Back in March, a wave of weird copyright strikes rocked the Destiny 2 group. Not solely did it have an effect on a few of the game’s greatest content material creators, but additionally movies on Bungie’s personal YouTube channel.
It turned out none of them had really come from the developer however a “bad actor” impersonating two staff from the CSC, Bungie’s IP safety company of selection. Now, that individual has allegedly been recognized and Bungie’s suing them for a whopping $7.6 million. Ouch.

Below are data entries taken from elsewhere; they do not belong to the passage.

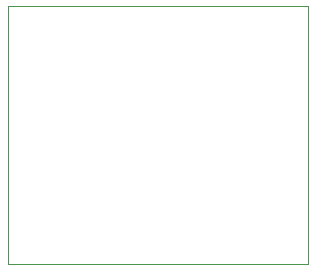
<source format=gm1>
G04 #@! TF.GenerationSoftware,KiCad,Pcbnew,8.0.8*
G04 #@! TF.CreationDate,2025-03-17T22:03:57+00:00*
G04 #@! TF.ProjectId,fan_PCB02,66616e5f-5043-4423-9032-2e6b69636164,rev?*
G04 #@! TF.SameCoordinates,Original*
G04 #@! TF.FileFunction,Profile,NP*
%FSLAX46Y46*%
G04 Gerber Fmt 4.6, Leading zero omitted, Abs format (unit mm)*
G04 Created by KiCad (PCBNEW 8.0.8) date 2025-03-17 22:03:57*
%MOMM*%
%LPD*%
G01*
G04 APERTURE LIST*
G04 #@! TA.AperFunction,Profile*
%ADD10C,0.050000*%
G04 #@! TD*
G04 APERTURE END LIST*
D10*
X10414000Y117348000D02*
X10414000Y139192000D01*
X10414000Y139192000D02*
X35814000Y139192000D01*
X35814000Y117602000D02*
X35814000Y117348000D01*
X35814000Y117348000D02*
X10414000Y117348000D01*
X35814000Y139192000D02*
X35814000Y117602000D01*
M02*

</source>
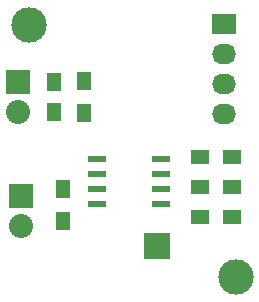
<source format=gts>
G04 #@! TF.FileFunction,Soldermask,Top*
%FSLAX46Y46*%
G04 Gerber Fmt 4.6, Leading zero omitted, Abs format (unit mm)*
G04 Created by KiCad (PCBNEW 4.0.1-2.201512121406+6195~38~ubuntu14.04.1-stable) date Thu 21 Apr 2016 07:43:07 PM CEST*
%MOMM*%
G01*
G04 APERTURE LIST*
%ADD10C,0.127000*%
%ADD11C,3.000000*%
%ADD12R,1.250000X1.500000*%
%ADD13R,2.032000X2.032000*%
%ADD14O,2.032000X2.032000*%
%ADD15R,1.300000X1.500000*%
%ADD16R,1.500000X1.300000*%
%ADD17R,1.550000X0.600000*%
%ADD18R,2.235200X2.235200*%
%ADD19R,2.032000X1.727200*%
%ADD20O,2.032000X1.727200*%
G04 APERTURE END LIST*
D10*
D11*
X169291000Y-102870000D03*
D12*
X153924000Y-86380000D03*
X153924000Y-88880000D03*
D13*
X150876000Y-86360000D03*
D14*
X150876000Y-88900000D03*
D13*
X151130000Y-96012000D03*
D14*
X151130000Y-98552000D03*
D15*
X154686000Y-98124000D03*
X154686000Y-95424000D03*
D16*
X168990000Y-97790000D03*
X166290000Y-97790000D03*
D15*
X156464000Y-88980000D03*
X156464000Y-86280000D03*
D16*
X168990000Y-92710000D03*
X166290000Y-92710000D03*
X166290000Y-95250000D03*
X168990000Y-95250000D03*
D17*
X162974000Y-96647000D03*
X162974000Y-95377000D03*
X162974000Y-94107000D03*
X162974000Y-92837000D03*
X157574000Y-92837000D03*
X157574000Y-94107000D03*
X157574000Y-95377000D03*
X157574000Y-96647000D03*
D18*
X162600000Y-100200000D03*
D11*
X151765000Y-81534000D03*
D19*
X168275000Y-81407000D03*
D20*
X168275000Y-83947000D03*
X168275000Y-86487000D03*
X168275000Y-89027000D03*
M02*

</source>
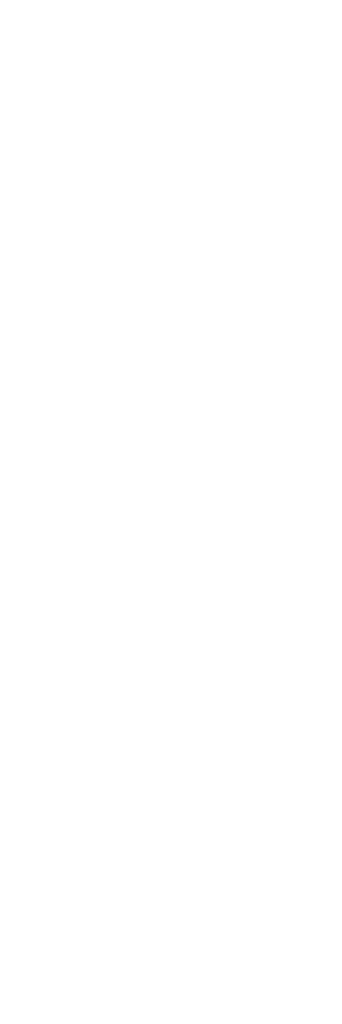
<source format=gbr>
G75*
G71*
%MOMM*%
%OFA0B0*%
%FSLAX53Y53*%
%IPPOS*%
%LPD*%
%ADD15C,0.30000*%
%ADD19C,0.10000*%
%ADD25C,0.50000*%
%ADD44C,0.15000*%
X0000000Y0000000D02*
G01*
D68*
D68*
X0000000Y0050292D02*
X0000000Y0000000D01*
X0040132Y0050292D02*
X0000000Y0050292D01*
X0040132Y0000000D02*
X0040132Y0050292D01*
X0000000Y0000000D02*
X0040132Y0000000D01*
X0000000Y0050292D02*
G01*
D68*
D68*
X0040132Y0050292D02*
X0000000Y0050292D01*
X0040132Y0050292D02*
X0040132Y0070104D01*
X0000000Y0070104D02*
X0040132Y0070104D01*
X0000000Y0050292D02*
X0000000Y0070104D01*
X0000000Y0070104D02*
G01*
D68*
D68*
X0000000Y0070104D02*
X0000000Y0079756D01*
X0040132Y0070104D02*
X0040132Y0079756D01*
X0000000Y0070104D02*
X0040132Y0070104D01*
X0000000Y0079756D02*
X0040132Y0079756D01*
X0000000Y0079756D02*
G01*
D68*
D68*
X0040132Y0079756D02*
X0000000Y0079756D01*
X0040132Y0119888D02*
X0040132Y0079756D01*
X0000000Y0119888D02*
X0040132Y0119888D01*
X0000000Y0079756D02*
X0000000Y0119888D01*
M02*

</source>
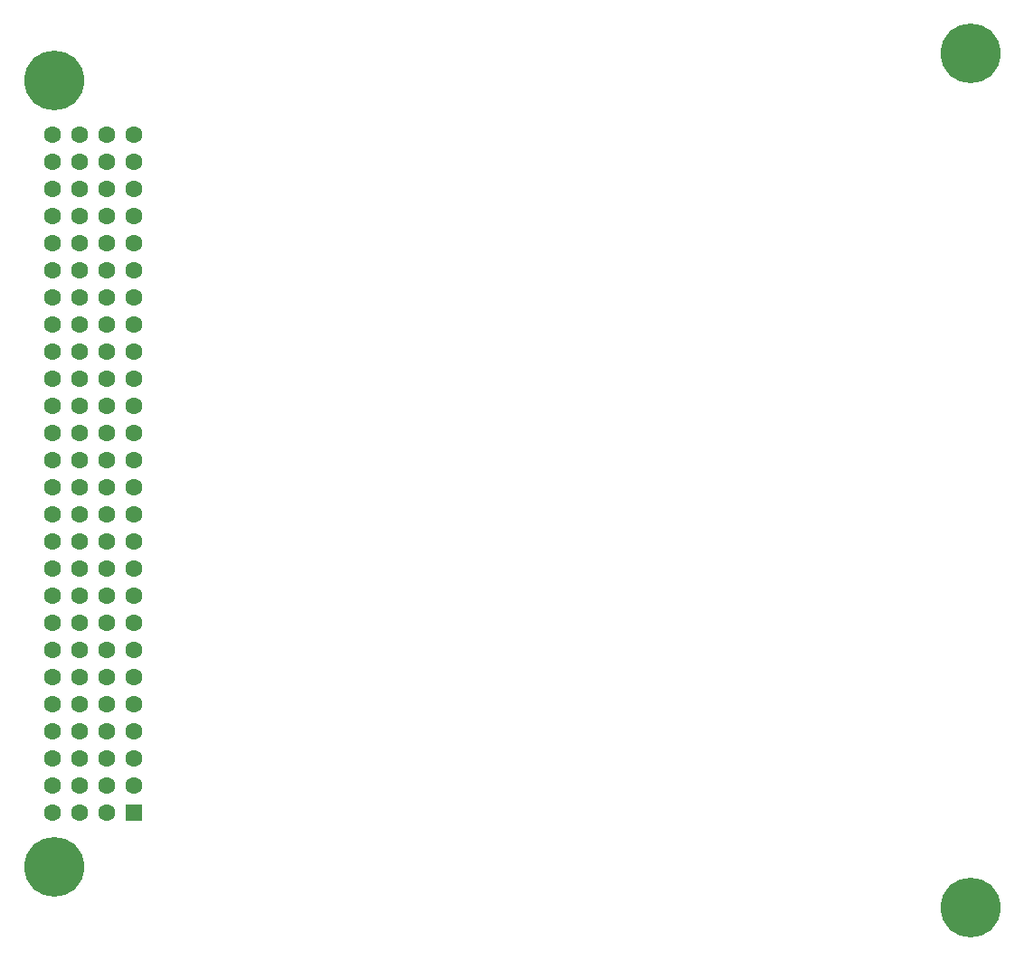
<source format=gbs>
%TF.GenerationSoftware,KiCad,Pcbnew,(6.0.7)*%
%TF.CreationDate,2022-08-26T15:30:49+08:00*%
%TF.ProjectId,adapter_board,61646170-7465-4725-9f62-6f6172642e6b,rev?*%
%TF.SameCoordinates,Original*%
%TF.FileFunction,Soldermask,Bot*%
%TF.FilePolarity,Negative*%
%FSLAX46Y46*%
G04 Gerber Fmt 4.6, Leading zero omitted, Abs format (unit mm)*
G04 Created by KiCad (PCBNEW (6.0.7)) date 2022-08-26 15:30:49*
%MOMM*%
%LPD*%
G01*
G04 APERTURE LIST*
%ADD10C,5.600000*%
%ADD11R,1.600000X1.600000*%
%ADD12C,1.600000*%
G04 APERTURE END LIST*
D10*
%TO.C,H3*%
X198913344Y-52813223D03*
%TD*%
D11*
%TO.C,U1*%
X120670000Y-123950000D03*
D12*
X118130000Y-123950000D03*
X120670000Y-121410000D03*
X118130000Y-121410000D03*
X120670000Y-118870000D03*
X118130000Y-118870000D03*
X120670000Y-116330000D03*
X118130000Y-116330000D03*
X120670000Y-113790000D03*
X118130000Y-113790000D03*
X120670000Y-111250000D03*
X118130000Y-111250000D03*
X120670000Y-108710000D03*
X118130000Y-108710000D03*
X120670000Y-106170000D03*
X118130000Y-106170000D03*
X120670000Y-103630000D03*
X118130000Y-103630000D03*
X120670000Y-101090000D03*
X118130000Y-101090000D03*
X120670000Y-98550000D03*
X118130000Y-98550000D03*
X120670000Y-96010000D03*
X118130000Y-96010000D03*
X120670000Y-93470000D03*
X118130000Y-93470000D03*
X120670000Y-90930000D03*
X118130000Y-90930000D03*
X120670000Y-88390000D03*
X118130000Y-88390000D03*
X120670000Y-85850000D03*
X118130000Y-85850000D03*
X120670000Y-83310000D03*
X118130000Y-83310000D03*
X120670000Y-80770000D03*
X118130000Y-80770000D03*
X120670000Y-78230000D03*
X118130000Y-78230000D03*
X120670000Y-75690000D03*
X118130000Y-75690000D03*
X120670000Y-73150000D03*
X118130000Y-73150000D03*
X120670000Y-70610000D03*
X118130000Y-70610000D03*
X120670000Y-68070000D03*
X118130000Y-68070000D03*
X120670000Y-65530000D03*
X118130000Y-65530000D03*
X120670000Y-62990000D03*
X118130000Y-62990000D03*
X120670000Y-60450000D03*
X118130000Y-60450000D03*
X115590000Y-123950000D03*
X113050000Y-123950000D03*
X115590000Y-121410000D03*
X113050000Y-121410000D03*
X115590000Y-118870000D03*
X113050000Y-118870000D03*
X115590000Y-116330000D03*
X113050000Y-116330000D03*
X115590000Y-113790000D03*
X113050000Y-113790000D03*
X115590000Y-111250000D03*
X113050000Y-111250000D03*
X115590000Y-108710000D03*
X113050000Y-108710000D03*
X115590000Y-106170000D03*
X113050000Y-106170000D03*
X115590000Y-103630000D03*
X113050000Y-103630000D03*
X115590000Y-101090000D03*
X113050000Y-101090000D03*
X115590000Y-98550000D03*
X113050000Y-98550000D03*
X115590000Y-96010000D03*
X113050000Y-96010000D03*
X115590000Y-93470000D03*
X113050000Y-93470000D03*
X115590000Y-90930000D03*
X113050000Y-90930000D03*
X115590000Y-88390000D03*
X113050000Y-88390000D03*
X115590000Y-85850000D03*
X113050000Y-85850000D03*
X115590000Y-83310000D03*
X113050000Y-83310000D03*
X115590000Y-80770000D03*
X113050000Y-80770000D03*
X115590000Y-78230000D03*
X113050000Y-78230000D03*
X115590000Y-75690000D03*
X113050000Y-75690000D03*
X115590000Y-73150000D03*
X113050000Y-73150000D03*
X115590000Y-70610000D03*
X113050000Y-70610000D03*
X115590000Y-68070000D03*
X113050000Y-68070000D03*
X115590000Y-65530000D03*
X113050000Y-65530000D03*
X115590000Y-62990000D03*
X113050000Y-62990000D03*
X115590000Y-60450000D03*
X113050000Y-60450000D03*
%TD*%
D10*
%TO.C,H2*%
X113183344Y-129013223D03*
%TD*%
%TO.C,H1*%
X113183344Y-55353223D03*
%TD*%
%TO.C,H4*%
X198913344Y-132823222D03*
%TD*%
M02*

</source>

Nicholas ‘Lord Nazo’ Minor is accused of fraudulently firing off 96 separate DMCA takedown notices all through mid-March (thanks, TheGamePost). According to the lawsuit, Minor was issued authentic copyright strikes in each December 2021 and March 2022 for importing the OST for Destiny’s The Taken King and The Witch Queen expansions. During that interval, Minor is alleged to have created two separate e mail addresses impersonating CSC staff. He then used these e mail addresses to challenge the false takedown notices.
We’re conscious of a collection of copyright takedowns on YouTube and we’re actively investigating. This consists of content material on our personal Bungie channels. These actions are NOT being taken on the request of Bungie or our companions. Please standby for future updates. https://t.co/xPY1EzkgThMarch 20, 2022
The lawsuit goes on to say that in the entire kerfuffle, Minor was “taking part in the community discussion of ‘Bungie’s’ takedowns, spreading disinformation” in addition to attempting to file a counterclaim with YouTube, saying the authentic takedowns on his channel have been included within the wave of fraudulent ones.
Bungie claims that the scenario triggered “significant reputational and economic damage,” with the writer having to “devote significant internal resources to addressing it and helping its players restore their videos and channels.” It claims its “entitled to damages and injunctive relief, including enhanced statutory damages of $150,000 for each of the works implicated in the Fraudulent Takedown Notice that willfully infringed Bungie’s registered copyrights, totaling $7,650,000.”
We’ve not too long ago seen large gaming firms beginning to win these types of fits—like Nintendo’s case in opposition to hacker Gary Bowser, where the court docket made one thing of an instance of the man—so it’s going to be fascinating to see which route this one goes in.